Mais do que uma revisão e uma atualização, o Programa de Fomento e Incentivo à Cultura (Profic) revoga a Lei Rouanet (Lei nº 8.313, de 23/12/1991), que já não tem mais sentido por ter sido criada numa perspectiva de que o mercado deveria mandar na cultura. Com o declínio do neoliberalismo, ficou obsoleto manter esse instrumento desalinhado dos avanços democráticos e com a estratégia de País que está sendo construída.

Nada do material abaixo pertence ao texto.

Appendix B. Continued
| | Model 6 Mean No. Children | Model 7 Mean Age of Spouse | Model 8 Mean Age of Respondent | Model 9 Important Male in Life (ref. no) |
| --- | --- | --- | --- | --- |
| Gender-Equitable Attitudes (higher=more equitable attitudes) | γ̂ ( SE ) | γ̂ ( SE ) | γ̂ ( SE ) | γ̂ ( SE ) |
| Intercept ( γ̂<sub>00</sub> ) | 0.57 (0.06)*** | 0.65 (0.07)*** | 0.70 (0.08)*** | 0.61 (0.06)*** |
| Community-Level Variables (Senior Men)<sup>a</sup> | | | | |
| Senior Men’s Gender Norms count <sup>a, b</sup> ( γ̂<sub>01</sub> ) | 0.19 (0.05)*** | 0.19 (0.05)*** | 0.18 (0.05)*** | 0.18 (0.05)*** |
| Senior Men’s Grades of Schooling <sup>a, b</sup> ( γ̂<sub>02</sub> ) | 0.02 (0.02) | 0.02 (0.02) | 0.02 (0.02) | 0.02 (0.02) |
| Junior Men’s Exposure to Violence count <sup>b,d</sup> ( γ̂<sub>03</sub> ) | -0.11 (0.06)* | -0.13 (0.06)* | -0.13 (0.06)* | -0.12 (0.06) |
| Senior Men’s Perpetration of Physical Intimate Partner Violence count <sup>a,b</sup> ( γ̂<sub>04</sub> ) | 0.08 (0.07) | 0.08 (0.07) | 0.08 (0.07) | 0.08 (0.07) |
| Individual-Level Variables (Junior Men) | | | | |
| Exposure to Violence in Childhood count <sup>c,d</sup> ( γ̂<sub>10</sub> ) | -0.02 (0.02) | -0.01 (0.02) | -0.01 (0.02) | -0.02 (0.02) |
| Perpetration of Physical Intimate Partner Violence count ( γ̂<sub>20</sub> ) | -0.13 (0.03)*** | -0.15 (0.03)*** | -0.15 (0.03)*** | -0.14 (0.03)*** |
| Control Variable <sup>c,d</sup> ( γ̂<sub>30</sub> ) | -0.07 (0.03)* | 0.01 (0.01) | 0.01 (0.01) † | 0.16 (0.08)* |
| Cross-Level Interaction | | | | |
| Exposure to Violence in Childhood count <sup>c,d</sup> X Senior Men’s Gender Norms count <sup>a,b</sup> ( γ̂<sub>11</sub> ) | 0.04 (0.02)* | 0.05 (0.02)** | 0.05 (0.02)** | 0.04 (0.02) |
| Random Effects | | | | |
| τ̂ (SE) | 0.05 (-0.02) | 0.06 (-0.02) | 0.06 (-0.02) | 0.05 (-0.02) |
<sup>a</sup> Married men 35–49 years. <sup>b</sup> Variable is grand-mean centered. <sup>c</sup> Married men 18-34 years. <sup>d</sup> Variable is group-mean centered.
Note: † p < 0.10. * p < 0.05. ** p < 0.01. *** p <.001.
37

O papel da cultura na construção de novos sensos coletivos e na revitalização dos ambientes fundamentais ao exercício das vocações e convicções artísticas e intelectuais torna-se cada vez mais indispensável ao desenvolvimento em um mundo de multipolaridades, no qual cresce significativamente o valor dos bens simbólicos e dos conteúdos. O escopo da nova lei de cultura deve, portanto, delinear bem o que cabe ao Estado, à sociedade civil e a iniciativa privada nessa tarefa.

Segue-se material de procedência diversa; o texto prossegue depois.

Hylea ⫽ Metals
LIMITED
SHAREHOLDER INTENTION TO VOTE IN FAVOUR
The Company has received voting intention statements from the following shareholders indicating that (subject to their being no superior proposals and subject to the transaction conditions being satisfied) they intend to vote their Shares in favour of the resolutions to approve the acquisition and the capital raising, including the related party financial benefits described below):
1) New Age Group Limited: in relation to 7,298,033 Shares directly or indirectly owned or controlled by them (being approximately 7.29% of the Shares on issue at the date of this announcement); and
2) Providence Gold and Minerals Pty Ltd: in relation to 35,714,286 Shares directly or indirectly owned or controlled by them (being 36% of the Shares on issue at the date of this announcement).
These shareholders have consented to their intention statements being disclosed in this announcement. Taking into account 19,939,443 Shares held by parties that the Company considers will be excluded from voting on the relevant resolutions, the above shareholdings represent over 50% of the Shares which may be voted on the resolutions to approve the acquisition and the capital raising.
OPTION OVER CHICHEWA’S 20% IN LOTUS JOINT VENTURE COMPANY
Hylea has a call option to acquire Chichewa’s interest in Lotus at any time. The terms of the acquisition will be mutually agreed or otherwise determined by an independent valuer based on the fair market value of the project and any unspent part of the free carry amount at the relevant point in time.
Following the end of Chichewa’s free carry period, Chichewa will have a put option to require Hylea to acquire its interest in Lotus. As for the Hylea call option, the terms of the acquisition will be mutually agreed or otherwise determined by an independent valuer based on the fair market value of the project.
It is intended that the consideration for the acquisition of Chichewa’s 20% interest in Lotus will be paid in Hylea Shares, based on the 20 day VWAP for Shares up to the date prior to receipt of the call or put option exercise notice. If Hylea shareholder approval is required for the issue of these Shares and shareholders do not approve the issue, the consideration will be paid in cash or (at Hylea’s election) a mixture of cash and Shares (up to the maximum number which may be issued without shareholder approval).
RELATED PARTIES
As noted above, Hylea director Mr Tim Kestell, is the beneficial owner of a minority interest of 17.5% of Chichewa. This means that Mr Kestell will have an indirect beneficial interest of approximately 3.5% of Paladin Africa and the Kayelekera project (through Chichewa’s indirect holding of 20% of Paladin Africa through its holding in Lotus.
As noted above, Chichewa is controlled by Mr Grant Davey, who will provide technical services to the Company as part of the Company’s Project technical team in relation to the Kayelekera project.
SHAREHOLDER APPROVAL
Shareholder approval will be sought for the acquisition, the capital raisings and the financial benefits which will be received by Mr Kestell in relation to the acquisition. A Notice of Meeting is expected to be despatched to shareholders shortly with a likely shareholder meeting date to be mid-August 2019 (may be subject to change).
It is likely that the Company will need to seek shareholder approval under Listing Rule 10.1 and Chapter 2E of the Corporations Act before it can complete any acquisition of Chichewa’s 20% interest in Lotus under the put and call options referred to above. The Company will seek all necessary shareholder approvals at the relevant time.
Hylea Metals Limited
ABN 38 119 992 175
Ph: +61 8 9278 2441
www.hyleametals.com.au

Os avanços pensados para a nova legislação são muitos. Um deles é a criação do Fundo Setorial das Artes, com a finalidade de valorizar as diversas linguagens artísticas. Atualmente, apenas o segmento do audiovisual tem tratamento diferenciado, em termos de benefícios fiscais, por ter a sua própria lei, a Lei nº 8.685, de 20/7/1993. No novo sistema, proposto pelo MinC, haverá cinco fundos setoriais: o Fundo do Audiovisual; o Fundo do Livro e da Leitura; o Fundo da Memória e do Patrimônio (material e imaterial); Fundo da Cidadania, Identidade e Diversidade Cultural; e o Fundo Global de Equalização.

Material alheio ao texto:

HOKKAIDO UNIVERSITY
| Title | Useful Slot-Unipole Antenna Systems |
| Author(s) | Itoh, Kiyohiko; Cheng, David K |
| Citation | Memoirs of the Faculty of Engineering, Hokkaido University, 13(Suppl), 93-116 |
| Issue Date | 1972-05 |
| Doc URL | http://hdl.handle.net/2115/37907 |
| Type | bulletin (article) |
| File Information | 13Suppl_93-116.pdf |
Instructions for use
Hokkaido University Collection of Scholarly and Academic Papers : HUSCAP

Para atender à nova dimensão dada os segmentos culturais, a Comissão Nacional de Incentivo à Cultura (Cnic) terá comitês paritários (governo e sociedade) para áreas específicas, imprimindo mais consistência nas avaliações do mérito artístico e cultural dos projetos. Assim, fica mais fácil pensar no estabelecimento de critérios públicos para uso dos recursos públicos no fomento e incentivo à cultura. O que é ou não relevante passa a seguir parâmetros próprios das atividades culturais e regionais, não ficando preso a argumentos economicistas, como os que justificavam a concentração de recursos no eixo Rio-São Paulo, com base no Produto Interno Bruto (PIB).
A superposição do valor de mercado em detrimento do valor artístico e cultural, patrocinada pela Lei Rouanet, é o que justifica a sua substituição pela Lei Juca Ferreira. Mas fica a história de um sucesso em seu tempo: sem contar com o financiamento do setor pelo Estado, o volume de recursos para a utilização em 2009, com benefícios da Lei Rouanet, é da ordem de R$ 1,3 bilhão. Nada desprezível. Nos últimos 18 anos, os departamentos de marketing das empresas movimentaram cerca de R$ 8 bilhões com renúncia fiscal.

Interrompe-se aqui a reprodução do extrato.